Where can you turn when life throws a wrench into your plans? Who will lend an ear, reserve all judgement, and simply listen when you’re in need of answers to life’s toughest questions? Your mom, dad, or dearest childhood friend? No. You ask Jonah (with the neck tattoos). Have questions? Send them to opinion@gateway.ualberta.ca. 

What’s your favourite acronym?

When I lived in a small town I patronized the local bar, maybe too often, and one night all of my recent exes coalesced in the pub. One ex was bartending, another ex came in with friends, and, shortly thereafter, a third ex sauntered in with her fresh boyfriend. I was boxed in. Then I felt all my exes’ villainous powers synchronize as they channeled their bitterness towards me forming a Death Star Stare Superlaser. It’s exhausting trying to drink a beer and pick a tune on the jukebox while getting visually berated.

Much later, I was noodling around on the internet and discovered this appropriate acronym for LOVE: League of Villainous Entities. I feel this particular league was formed when all my ex-girlfriends gathered together to spit venom, sharpen their claws, and slurp vodka drinks. I’ve never fared well after a break-up. And that’s the thing about encountering one’s exes — they cause a Loss of Valuable Energy.

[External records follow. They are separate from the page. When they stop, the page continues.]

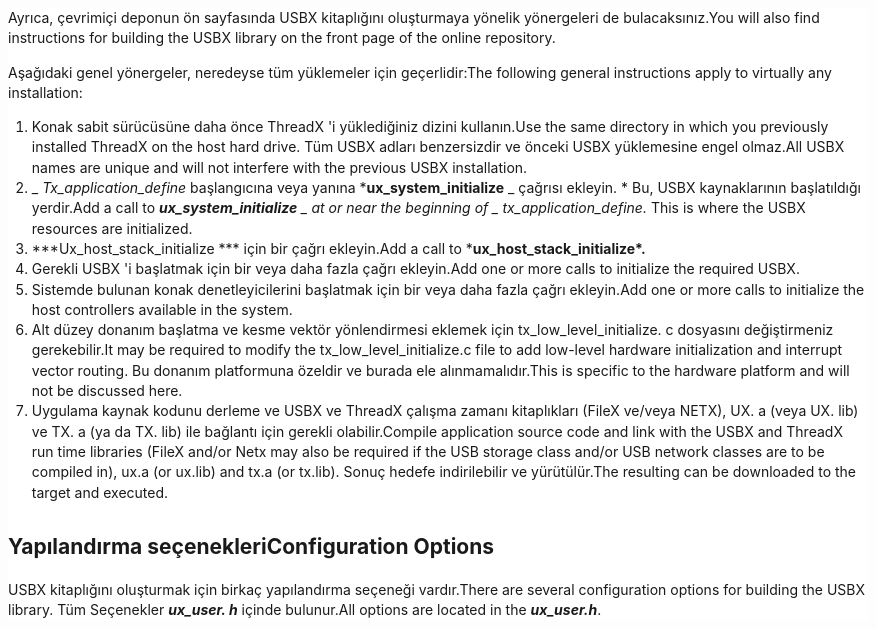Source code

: <span data-ttu-id="238a9-139">Ayrıca, çevrimiçi deponun ön sayfasında USBX kitaplığını oluşturmaya yönelik yönergeleri de bulacaksınız.</span><span class="sxs-lookup"><span data-stu-id="238a9-139">You will also find instructions for building the USBX library on the front page of the online repository.</span></span>

<span data-ttu-id="238a9-140">Aşağıdaki genel yönergeler, neredeyse tüm yüklemeler için geçerlidir:</span><span class="sxs-lookup"><span data-stu-id="238a9-140">The following general instructions apply to virtually any installation:</span></span>

1. <span data-ttu-id="238a9-141">Konak sabit sürücüsüne daha önce ThreadX 'i yüklediğiniz dizini kullanın.</span><span class="sxs-lookup"><span data-stu-id="238a9-141">Use the same directory in which you previously installed ThreadX on the host hard drive.</span></span> <span data-ttu-id="238a9-142">Tüm USBX adları benzersizdir ve önceki USBX yüklemesine engel olmaz.</span><span class="sxs-lookup"><span data-stu-id="238a9-142">All USBX names are unique and will not interfere with the previous USBX installation.</span></span>
2. <span data-ttu-id="238a9-143">_ *_Tx_application_define_* başlangıcına veya yanına \***ux_system_initialize** _ çağrısı ekleyin. \* Bu, USBX kaynaklarının başlatıldığı yerdir.</span><span class="sxs-lookup"><span data-stu-id="238a9-143">Add a call to ***ux_system_initialize** _ at or near the beginning of _ *_tx_application_define_.** This is where the USBX resources are initialized.</span></span>
3. <span data-ttu-id="238a9-144">\*\*\*Ux_host_stack_initialize \*\*\* için bir çağrı ekleyin.</span><span class="sxs-lookup"><span data-stu-id="238a9-144">Add a call to \***ux_host_stack_initialize\*.**</span></span>
4. <span data-ttu-id="238a9-145">Gerekli USBX 'i başlatmak için bir veya daha fazla çağrı ekleyin.</span><span class="sxs-lookup"><span data-stu-id="238a9-145">Add one or more calls to initialize the required USBX.</span></span>
5. <span data-ttu-id="238a9-146">Sistemde bulunan konak denetleyicilerini başlatmak için bir veya daha fazla çağrı ekleyin.</span><span class="sxs-lookup"><span data-stu-id="238a9-146">Add one or more calls to initialize the host controllers available in the system.</span></span>
6. <span data-ttu-id="238a9-147">Alt düzey donanım başlatma ve kesme vektör yönlendirmesi eklemek için tx_low_level_initialize. c dosyasını değiştirmeniz gerekebilir.</span><span class="sxs-lookup"><span data-stu-id="238a9-147">It may be required to modify the tx_low_level_initialize.c file to add low-level hardware initialization and interrupt vector routing.</span></span> <span data-ttu-id="238a9-148">Bu donanım platformuna özeldir ve burada ele alınmamalıdır.</span><span class="sxs-lookup"><span data-stu-id="238a9-148">This is specific to the hardware platform and will not be discussed here.</span></span>
7. <span data-ttu-id="238a9-149">Uygulama kaynak kodunu derleme ve USBX ve ThreadX çalışma zamanı kitaplıkları (FileX ve/veya NETX), UX. a (veya UX. lib) ve TX. a (ya da TX. lib) ile bağlantı için gerekli olabilir.</span><span class="sxs-lookup"><span data-stu-id="238a9-149">Compile application source code and link with the USBX and ThreadX run time libraries (FileX and/or Netx may also be required if the USB storage class and/or USB network classes are to be compiled in), ux.a (or ux.lib) and tx.a (or tx.lib).</span></span> <span data-ttu-id="238a9-150">Sonuç hedefe indirilebilir ve yürütülür.</span><span class="sxs-lookup"><span data-stu-id="238a9-150">The resulting can be downloaded to the target and executed.</span></span>

## <a name="configuration-options"></a><span data-ttu-id="238a9-151">Yapılandırma seçenekleri</span><span class="sxs-lookup"><span data-stu-id="238a9-151">Configuration Options</span></span>

<span data-ttu-id="238a9-152">USBX kitaplığını oluşturmak için birkaç yapılandırma seçeneği vardır.</span><span class="sxs-lookup"><span data-stu-id="238a9-152">There are several configuration options for building the USBX library.</span></span> <span data-ttu-id="238a9-153">Tüm Seçenekler ***ux_user. h*** içinde bulunur.</span><span class="sxs-lookup"><span data-stu-id="238a9-153">All options are located in the ***ux_user.h***.</span></span>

How do I find someone to love me unconditionally?

Scienticians (intentional) are working on this as we speak and they already have a name for what their solution will be: sex robots. The thing about a sex robot is that it will love you unconditionally so long as their sex robot programming doesn’t glitch or get a computer virus. (I don’t want to know what the symptoms of a sexually transmitted computer infection are). Unconditional human love doesn’t exist as far as I’m aware, and I would be freaked out if someone other than a sex robot loved me unconditionally. So as far as finding someone/thing to love you unconditionally, I’d quit writing schleppy poetry about your love life and start learning how to solder computer chips together.

Where is the “Love Tree” in Engineering Quad? I hear it is a good place to take your beloved and give them a snuggle.

I’ve never heard of this so called “Love Tree”, and it sounds like Tinder’s version of a PokeStop. I hope Tinder stays out of the business of augmenting our reality. I can imagine what Tinder would be like if the dating app took a page out of the Pokemon Go playbook: users would be running around throwing their balls at Tinder matches. Tinder is gross and Pokemon Go is cool. Delete one and download the other, and try meeting someone playing Pokemon Go in the Engineering Quad.

I would really like to meet someone on campus. It is really hard – Edmonton people are difficult to connect with! Any tips?

There isn’t a universal social formula for meeting people and establishing meaningful connections with them; however, baked goods are never not a good idea. Try sharing a tasty treat with the person you’re horny for. If they accept your baked goods, that weird, awkward, invisible social force-field will be lowered, and you’ll be given an opportunity to talk with them. Don’t take rejection as defeat either. If they don’t want to try your banana bread, pumpkin pie might be the path to their heart.
Stay out of the bars. Google “sex robots”. Play Pokemon Go. Bake for your crush.